Passage
((
Function Caching on Disk

import qlat_utils as q

@q.pickle_cache("cache/my_results")
def expensive_sum(a, b):
    print("Computing...")
    return a + b

print(expensive_sum(3, 4))   # prints "Computing...", returns 7
print(expensive_sum(3, 4))   # no print, returns cached 7

LRU Caching with State

import qlat_utils as q

counter = 0

def my_state():
    return counter

@q.cache_call(maxsize=128, get_state=my_state)
def compute(x):
    print(f"Computing for x={x} at counter={counter}")
    return x ** 2

print(compute(5))           # computes: "Computing for x=5 at counter=0"
print(compute(5))           # cached, no print
counter = 1
print(compute(5))           # recomputes: "Computing for x=5 at counter=1"

Forced Recompute

@q.cache_call(maxsize=128, path="cache/force_demo")
def expensive(x):
    print("Work...")
    return x * 10

print(expensive(3))                    # computes
print(expensive(3))                    # cached
print(expensive(3, is_force_recompute=True))   # recomputes

Hashing for Cache Keys

import qlat_utils as q
import numpy as np

h1 = q.hash_sha256((32, 64, "gauge"))
h2 = q.hash_sha256(np.array([1.0, 2.0]))
h3 = q.hash_sha256("hello world")
))
To do
(a) In the qlat_utils caching examples, what path is passed to q.pickle_cache?
(b) Retype the qlat_utils caching examples, everything from "return x * 10" down to "h2 = q.hash_sha256(np.array([1.0, 2.0]))".
The records have no role in this work.

Raw data
((
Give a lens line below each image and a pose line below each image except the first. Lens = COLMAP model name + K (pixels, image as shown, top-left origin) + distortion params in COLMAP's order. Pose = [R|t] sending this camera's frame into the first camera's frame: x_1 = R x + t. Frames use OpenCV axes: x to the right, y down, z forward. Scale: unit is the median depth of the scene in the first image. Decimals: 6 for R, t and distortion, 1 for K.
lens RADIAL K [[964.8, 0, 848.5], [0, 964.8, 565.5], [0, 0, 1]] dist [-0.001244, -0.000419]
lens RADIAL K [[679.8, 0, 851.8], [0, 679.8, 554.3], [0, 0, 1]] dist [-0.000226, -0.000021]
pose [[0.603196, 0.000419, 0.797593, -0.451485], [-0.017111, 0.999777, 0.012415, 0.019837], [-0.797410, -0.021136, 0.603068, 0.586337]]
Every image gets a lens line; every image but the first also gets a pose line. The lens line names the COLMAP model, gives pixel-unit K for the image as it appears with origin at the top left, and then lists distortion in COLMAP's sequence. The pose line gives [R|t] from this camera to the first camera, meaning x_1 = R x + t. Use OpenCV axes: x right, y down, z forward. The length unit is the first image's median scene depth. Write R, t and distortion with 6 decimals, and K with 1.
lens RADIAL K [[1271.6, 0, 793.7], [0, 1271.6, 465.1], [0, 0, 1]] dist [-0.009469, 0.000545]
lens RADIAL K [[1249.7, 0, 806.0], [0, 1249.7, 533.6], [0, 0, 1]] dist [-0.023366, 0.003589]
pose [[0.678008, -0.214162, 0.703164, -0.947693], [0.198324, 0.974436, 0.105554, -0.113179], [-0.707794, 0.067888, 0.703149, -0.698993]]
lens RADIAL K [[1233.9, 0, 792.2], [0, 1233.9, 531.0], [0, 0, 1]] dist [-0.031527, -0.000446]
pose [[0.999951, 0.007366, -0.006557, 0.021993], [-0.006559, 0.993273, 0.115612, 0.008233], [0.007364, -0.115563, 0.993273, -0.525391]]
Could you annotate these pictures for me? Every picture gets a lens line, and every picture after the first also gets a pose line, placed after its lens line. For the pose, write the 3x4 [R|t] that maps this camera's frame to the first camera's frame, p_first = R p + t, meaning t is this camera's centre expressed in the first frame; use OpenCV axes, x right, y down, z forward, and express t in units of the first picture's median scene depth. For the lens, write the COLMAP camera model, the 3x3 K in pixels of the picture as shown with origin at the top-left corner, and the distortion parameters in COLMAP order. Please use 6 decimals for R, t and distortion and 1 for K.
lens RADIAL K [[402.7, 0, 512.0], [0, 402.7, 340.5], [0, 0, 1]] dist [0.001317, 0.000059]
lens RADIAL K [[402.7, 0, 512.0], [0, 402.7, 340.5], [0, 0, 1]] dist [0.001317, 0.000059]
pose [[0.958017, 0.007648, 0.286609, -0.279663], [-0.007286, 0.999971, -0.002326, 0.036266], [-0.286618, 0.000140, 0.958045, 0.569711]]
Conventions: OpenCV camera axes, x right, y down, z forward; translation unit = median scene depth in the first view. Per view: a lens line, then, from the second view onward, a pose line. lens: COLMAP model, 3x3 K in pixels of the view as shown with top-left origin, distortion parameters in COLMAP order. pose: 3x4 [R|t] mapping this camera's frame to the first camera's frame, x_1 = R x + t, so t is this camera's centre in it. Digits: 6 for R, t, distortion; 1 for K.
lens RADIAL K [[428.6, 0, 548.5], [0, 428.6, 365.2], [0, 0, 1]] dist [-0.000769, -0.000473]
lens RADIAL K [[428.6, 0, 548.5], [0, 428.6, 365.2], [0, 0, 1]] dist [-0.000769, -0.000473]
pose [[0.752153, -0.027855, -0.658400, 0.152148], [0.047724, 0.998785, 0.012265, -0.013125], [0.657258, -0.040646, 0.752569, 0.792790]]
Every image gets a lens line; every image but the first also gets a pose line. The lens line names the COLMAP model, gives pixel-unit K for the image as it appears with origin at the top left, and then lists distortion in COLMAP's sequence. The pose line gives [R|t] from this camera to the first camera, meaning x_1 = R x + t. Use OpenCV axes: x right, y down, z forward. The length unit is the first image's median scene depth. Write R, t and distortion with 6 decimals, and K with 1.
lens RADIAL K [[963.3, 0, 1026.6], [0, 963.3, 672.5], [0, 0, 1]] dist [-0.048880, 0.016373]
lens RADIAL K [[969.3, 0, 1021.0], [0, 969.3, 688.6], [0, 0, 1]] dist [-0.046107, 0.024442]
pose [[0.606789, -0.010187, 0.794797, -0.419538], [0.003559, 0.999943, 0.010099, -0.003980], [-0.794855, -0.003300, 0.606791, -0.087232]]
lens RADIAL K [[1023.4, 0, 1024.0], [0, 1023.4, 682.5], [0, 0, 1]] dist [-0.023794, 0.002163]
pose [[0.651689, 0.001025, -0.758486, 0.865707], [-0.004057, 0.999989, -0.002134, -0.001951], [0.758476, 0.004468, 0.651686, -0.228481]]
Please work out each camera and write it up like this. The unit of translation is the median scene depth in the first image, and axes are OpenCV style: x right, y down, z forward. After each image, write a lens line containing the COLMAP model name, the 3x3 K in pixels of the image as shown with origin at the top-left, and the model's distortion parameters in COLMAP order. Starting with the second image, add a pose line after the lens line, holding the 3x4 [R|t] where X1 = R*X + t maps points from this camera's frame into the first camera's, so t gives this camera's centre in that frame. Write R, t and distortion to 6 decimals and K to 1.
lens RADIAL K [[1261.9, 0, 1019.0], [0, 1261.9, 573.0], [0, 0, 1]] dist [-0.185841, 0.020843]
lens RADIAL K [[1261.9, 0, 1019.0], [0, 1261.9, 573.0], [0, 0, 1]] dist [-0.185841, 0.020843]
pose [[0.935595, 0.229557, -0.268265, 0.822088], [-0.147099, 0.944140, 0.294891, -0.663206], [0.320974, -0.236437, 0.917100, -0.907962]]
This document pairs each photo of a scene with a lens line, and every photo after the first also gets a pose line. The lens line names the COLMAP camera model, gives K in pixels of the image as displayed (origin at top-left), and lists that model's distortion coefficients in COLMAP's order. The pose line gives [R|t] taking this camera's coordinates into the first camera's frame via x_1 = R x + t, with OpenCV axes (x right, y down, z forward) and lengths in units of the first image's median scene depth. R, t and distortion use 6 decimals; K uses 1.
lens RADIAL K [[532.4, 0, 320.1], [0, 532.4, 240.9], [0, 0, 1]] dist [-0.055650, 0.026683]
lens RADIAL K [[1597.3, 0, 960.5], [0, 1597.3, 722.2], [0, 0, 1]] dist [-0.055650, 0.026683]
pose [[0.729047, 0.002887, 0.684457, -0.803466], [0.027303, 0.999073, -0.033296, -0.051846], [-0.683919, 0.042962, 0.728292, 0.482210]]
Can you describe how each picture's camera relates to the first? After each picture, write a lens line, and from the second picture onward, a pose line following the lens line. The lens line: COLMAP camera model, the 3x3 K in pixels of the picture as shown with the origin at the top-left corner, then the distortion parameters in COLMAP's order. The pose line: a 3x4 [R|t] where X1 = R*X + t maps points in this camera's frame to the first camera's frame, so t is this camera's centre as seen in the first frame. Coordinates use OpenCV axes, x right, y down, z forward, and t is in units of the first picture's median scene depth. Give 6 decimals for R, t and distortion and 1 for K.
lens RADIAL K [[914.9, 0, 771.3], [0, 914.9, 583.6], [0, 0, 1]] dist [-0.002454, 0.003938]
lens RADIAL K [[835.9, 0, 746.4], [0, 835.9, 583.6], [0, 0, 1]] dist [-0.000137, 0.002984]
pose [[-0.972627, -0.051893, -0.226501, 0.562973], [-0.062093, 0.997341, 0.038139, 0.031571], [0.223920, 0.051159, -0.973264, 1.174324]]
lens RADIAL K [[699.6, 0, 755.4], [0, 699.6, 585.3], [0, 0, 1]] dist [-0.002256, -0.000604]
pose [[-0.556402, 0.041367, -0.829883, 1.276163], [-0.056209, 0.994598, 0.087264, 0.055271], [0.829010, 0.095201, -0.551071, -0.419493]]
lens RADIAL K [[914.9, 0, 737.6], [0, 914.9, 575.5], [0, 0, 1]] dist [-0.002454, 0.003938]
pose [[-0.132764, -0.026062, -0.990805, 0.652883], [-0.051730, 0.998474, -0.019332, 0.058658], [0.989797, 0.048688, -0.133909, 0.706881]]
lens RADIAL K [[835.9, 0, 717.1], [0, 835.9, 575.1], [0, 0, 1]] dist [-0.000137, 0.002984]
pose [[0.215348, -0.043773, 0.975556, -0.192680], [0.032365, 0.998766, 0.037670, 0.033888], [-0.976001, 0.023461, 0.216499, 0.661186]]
))
Activity answers
(a) "cache/my_results"

(b)
return x * 10

print(expensive(3))                    # computes
print(expensive(3))                    # cached
print(expensive(3, is_force_recompute=True))   # recomputes

Hashing for Cache Keys

import qlat_utils as q
import numpy as np

h1 = q.hash_sha256((32, 64, "gauge"))
h2 = q.hash_sha256(np.array([1.0, 2.0]))